### Texto selecionado
● ● ● ●
Ao sair da UTI, da Silva descreve que já comia todo tipo de alimento, não precisava mais fazer dieta, o que não acontecia há muito tempo em sua vida, o que o deixou muito feliz. “Precisei ainda ficar no Acre por três meses em acompanhamento. Depois pude voltar para as minhas atividades, para o meu trabalho. Voltei para casa e vivi minha vida normal”, complementou.
O acompanhamento nos últimos 6 anos foi feito, primeiramente, a cada 6 meses no Acre. Posteriormente, com a pandemia, começou a ser feito de forma online e o transplantado faz exames em seu país e mostra seus resultados para o Dr. Tércio. Neste mês de setembro de 2024, da Silva esteve no Acre para o acompanhamento de forma presencial.
Casa de apoio
O missionário tem um seminário teológico na Guatemala, que é onde os missionários são treinados. Após o acolhimento recebido no Acre, da Silva, que é voluntário da igreja, decidiu abrir uma casa de apoio para o hospital no país que mora, para ajudar pessoas que estivessem na mesma situação que ele.
“Esta casa eu fundei depois do meu transplante. É uma forma de agradecer a Deus e ajudar o próximo, como me ajudaram aqui no Acre, onde eu estive hospedado esperando o meu transplante. Então eu fiz o mesmo lá na Guatemala. É a única casa que tem na Guatemala, que abriga os doentes e os familiares que não têm recursos”, falou.
Seis anos depois, Jesuel vive uma vida plena ao lado da família na Guatemala e faz trabalho voluntário com outras pessoas doentes
Arquivo pessoal
Transplante
O missionário diz que gostou muito do Estado e que fui muito bem acolhido pelos moradores da cidade e pela equipe da Fundação Hospital Estadual do Acre (Fundhacre), que foi onde ele fez o transplante. Sobre a vinda ao Acre, ele diz que viveu feliz no estado e tinha muita fé da cura.
“Desde quando eu vim pra cá, mesmo não sendo mais acostumado no calor, eu amei o Acre, amei Rio Branco. Amei a comida e eu gosto muito das pessoas. O tratamento que eu tive com a equipe do transplante, especificamente, foi muito boa. Eu fui muito amado, eu fui muito querido, eles, todos os médicos, enfermeiras, me trataram muito bem. Até hoje todos me tratam bem aqui”, afirma.
Da silva menciona ser muito agradecido por todos os profissionais e pelo Sistema Único de Saúde (SUS), que foi por onde ele fez o transplante.
● ● ● ●
### Ação necessária
De acordo com o texto sobre o transplante, por quanto tempo da Silva ainda precisou permanecer no Acre em acompanhamento depois de sair da UTI?
● ● ● ●
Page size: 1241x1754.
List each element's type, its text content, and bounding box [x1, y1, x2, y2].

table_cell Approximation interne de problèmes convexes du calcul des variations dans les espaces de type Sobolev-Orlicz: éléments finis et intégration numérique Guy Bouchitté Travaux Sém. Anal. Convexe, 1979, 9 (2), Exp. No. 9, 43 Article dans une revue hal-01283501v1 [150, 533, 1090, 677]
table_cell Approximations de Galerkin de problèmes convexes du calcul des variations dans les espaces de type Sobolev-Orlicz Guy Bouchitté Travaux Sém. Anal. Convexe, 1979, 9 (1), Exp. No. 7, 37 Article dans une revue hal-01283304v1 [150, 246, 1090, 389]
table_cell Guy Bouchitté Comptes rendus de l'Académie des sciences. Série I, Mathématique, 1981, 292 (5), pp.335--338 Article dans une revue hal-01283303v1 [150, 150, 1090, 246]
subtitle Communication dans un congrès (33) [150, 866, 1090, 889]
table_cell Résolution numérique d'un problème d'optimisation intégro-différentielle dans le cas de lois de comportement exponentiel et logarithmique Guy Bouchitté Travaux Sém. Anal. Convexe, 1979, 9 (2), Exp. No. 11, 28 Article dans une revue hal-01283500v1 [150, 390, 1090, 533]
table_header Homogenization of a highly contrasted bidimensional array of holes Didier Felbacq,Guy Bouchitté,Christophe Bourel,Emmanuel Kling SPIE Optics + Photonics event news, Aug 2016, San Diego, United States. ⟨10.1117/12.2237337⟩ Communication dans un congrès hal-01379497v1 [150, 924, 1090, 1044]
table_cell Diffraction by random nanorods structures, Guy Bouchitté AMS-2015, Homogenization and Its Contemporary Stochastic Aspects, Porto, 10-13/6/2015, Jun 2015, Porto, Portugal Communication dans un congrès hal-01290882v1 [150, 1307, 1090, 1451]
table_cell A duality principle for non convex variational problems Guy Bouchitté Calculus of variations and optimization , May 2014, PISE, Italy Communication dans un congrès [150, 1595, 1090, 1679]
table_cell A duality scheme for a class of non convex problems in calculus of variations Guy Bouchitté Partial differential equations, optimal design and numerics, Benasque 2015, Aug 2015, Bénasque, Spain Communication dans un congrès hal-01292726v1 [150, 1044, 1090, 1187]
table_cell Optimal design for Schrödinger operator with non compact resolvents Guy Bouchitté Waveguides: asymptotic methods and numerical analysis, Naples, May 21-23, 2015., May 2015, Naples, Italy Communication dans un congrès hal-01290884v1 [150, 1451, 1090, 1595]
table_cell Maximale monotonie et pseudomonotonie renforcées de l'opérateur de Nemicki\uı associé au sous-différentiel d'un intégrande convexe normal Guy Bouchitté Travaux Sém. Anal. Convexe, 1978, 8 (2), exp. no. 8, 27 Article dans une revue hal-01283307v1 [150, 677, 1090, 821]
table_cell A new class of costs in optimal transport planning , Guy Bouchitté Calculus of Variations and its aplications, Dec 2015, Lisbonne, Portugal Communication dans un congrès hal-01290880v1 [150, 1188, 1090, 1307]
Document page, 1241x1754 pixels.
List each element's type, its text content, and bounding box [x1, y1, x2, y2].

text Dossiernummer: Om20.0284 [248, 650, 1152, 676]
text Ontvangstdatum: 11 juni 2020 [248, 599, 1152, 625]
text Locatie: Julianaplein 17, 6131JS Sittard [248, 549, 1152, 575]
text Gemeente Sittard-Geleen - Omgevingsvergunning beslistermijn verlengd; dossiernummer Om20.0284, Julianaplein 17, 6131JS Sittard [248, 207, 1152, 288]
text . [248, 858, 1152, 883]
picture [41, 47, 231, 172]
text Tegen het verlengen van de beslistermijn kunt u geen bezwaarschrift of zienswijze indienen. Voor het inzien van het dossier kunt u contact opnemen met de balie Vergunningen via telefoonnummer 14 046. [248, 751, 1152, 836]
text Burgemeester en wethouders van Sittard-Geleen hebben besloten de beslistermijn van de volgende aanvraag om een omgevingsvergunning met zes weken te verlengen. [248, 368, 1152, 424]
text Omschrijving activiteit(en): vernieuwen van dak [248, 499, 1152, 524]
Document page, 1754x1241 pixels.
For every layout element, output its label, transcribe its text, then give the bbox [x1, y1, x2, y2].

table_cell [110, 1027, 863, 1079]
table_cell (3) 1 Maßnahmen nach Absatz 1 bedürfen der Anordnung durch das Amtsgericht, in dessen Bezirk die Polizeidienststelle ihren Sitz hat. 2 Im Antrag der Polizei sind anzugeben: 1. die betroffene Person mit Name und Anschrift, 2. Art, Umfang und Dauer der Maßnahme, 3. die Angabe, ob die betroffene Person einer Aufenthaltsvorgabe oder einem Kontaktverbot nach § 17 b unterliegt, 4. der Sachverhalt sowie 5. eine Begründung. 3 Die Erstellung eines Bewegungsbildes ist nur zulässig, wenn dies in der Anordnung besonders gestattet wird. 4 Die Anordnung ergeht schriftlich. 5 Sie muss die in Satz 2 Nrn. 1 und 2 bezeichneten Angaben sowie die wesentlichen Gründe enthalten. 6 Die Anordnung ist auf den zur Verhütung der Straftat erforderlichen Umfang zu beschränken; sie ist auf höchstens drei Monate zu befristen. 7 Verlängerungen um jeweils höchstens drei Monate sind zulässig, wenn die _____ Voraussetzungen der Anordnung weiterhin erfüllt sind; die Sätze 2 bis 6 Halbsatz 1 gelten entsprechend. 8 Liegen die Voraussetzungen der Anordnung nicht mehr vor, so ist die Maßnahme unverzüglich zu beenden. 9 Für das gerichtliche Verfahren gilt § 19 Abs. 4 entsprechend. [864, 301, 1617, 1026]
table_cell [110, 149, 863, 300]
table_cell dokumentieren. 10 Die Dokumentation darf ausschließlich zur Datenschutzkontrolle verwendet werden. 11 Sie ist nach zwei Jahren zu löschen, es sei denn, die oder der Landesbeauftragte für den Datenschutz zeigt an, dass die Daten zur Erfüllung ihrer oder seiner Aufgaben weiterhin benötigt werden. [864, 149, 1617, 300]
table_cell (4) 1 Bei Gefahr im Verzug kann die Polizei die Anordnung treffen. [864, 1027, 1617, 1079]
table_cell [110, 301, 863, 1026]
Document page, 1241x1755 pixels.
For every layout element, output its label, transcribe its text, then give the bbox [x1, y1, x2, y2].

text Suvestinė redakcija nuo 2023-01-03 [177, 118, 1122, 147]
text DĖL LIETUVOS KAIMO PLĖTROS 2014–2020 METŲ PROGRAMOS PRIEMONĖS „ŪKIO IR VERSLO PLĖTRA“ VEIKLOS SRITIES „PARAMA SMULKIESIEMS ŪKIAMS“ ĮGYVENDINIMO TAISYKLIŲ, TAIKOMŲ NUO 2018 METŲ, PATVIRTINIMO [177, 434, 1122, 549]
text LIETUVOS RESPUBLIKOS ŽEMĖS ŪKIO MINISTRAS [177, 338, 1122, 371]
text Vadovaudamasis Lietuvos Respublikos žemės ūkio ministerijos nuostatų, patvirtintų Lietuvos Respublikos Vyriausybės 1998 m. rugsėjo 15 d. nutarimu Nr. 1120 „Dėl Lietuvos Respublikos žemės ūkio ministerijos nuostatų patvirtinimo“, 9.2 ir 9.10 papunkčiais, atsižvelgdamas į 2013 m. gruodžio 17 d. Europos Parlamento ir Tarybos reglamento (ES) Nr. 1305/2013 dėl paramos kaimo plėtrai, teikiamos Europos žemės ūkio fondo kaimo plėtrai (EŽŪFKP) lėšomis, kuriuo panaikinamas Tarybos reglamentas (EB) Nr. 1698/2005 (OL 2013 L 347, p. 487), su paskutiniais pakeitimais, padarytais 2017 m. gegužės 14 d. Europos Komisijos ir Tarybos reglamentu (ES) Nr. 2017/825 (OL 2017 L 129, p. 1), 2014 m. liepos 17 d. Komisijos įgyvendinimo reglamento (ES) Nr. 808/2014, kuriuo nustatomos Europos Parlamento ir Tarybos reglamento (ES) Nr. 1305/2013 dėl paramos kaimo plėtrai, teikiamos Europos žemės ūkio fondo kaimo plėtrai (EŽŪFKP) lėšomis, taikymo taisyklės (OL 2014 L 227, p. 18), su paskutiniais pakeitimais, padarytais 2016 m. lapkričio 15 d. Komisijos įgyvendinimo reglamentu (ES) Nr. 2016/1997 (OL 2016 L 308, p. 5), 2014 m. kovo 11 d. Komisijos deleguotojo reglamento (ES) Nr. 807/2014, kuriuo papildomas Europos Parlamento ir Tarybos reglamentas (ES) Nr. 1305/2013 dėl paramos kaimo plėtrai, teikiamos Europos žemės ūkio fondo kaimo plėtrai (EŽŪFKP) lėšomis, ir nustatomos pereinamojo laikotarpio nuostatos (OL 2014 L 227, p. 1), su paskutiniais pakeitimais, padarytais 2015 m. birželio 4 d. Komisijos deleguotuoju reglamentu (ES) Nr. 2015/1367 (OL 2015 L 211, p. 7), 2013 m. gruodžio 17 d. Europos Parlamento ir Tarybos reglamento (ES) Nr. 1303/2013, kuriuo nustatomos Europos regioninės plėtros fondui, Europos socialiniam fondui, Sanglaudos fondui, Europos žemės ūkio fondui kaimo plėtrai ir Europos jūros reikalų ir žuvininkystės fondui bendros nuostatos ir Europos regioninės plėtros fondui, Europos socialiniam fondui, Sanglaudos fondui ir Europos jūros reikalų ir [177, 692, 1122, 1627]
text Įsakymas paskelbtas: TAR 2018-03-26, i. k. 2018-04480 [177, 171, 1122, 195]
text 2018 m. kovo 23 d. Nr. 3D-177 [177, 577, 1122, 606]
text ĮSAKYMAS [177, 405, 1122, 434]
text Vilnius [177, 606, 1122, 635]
● ● ● ●
### Resultado da tarefa
Por três meses.